One way of understanding how we can recollect episodic memory representations so quickly and efficiently is to consider recollection as a two-stage process. According to a recent model (Moscovitch, 2008), recollection may be composed of an initial rapid, unconscious process that is followed by a slower, conscious, effortful process. The initial, rapid recollection may underlie such highly efficient hybrid search.

This notion of rapid recollection aligns with emerging theories about the role of the hippocampus in perception as well as episodic memory formation and retrieval. Episodic recollection is believed to emerge from the flexible encoding of associations into long-term memory, a process requiring a network of brain regions, including the hippocampus (Henke, 2010). Importantly, the hippocampus is also thought to be situated to receive the products of perceptual processing and is intimately involved in the comparison of these current inputs with stored memory representations (Olsen, Moses, Riggs, & Ryan, 2012). Neuroimaging evidence has emerged demonstrating that hippocampal responses have a much faster time course than originally believed, comparable to time windows observed for perceptual processing (Riggs et al., 2009).

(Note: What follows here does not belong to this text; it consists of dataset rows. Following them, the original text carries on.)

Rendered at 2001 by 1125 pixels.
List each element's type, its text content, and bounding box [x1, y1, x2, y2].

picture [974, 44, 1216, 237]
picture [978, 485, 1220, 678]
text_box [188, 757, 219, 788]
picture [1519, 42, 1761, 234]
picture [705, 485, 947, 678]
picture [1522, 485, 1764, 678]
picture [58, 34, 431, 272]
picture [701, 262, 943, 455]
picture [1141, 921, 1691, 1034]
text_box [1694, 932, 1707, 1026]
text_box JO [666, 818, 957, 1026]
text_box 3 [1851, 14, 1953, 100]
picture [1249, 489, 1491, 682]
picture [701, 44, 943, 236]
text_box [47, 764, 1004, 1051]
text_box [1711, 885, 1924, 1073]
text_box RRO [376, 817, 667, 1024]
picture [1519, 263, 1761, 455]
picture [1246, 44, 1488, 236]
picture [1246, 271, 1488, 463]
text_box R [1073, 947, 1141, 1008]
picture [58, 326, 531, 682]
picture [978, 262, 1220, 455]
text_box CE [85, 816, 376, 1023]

The results of the present study, demonstrating interactions among attention, perception, and episodic memory, help bring together these recent theoretical frameworks. Our data suggest that a hippocampal network may support hybrid search by (1) initially encoding flexible episodic memories (Henke, 2010) and then (2) continuously comparing incoming perceptual information with internally stored representations (Olsen et al., 2012), until (3) a match is detected and rapid recollection is engaged (Moscovitch, 2008).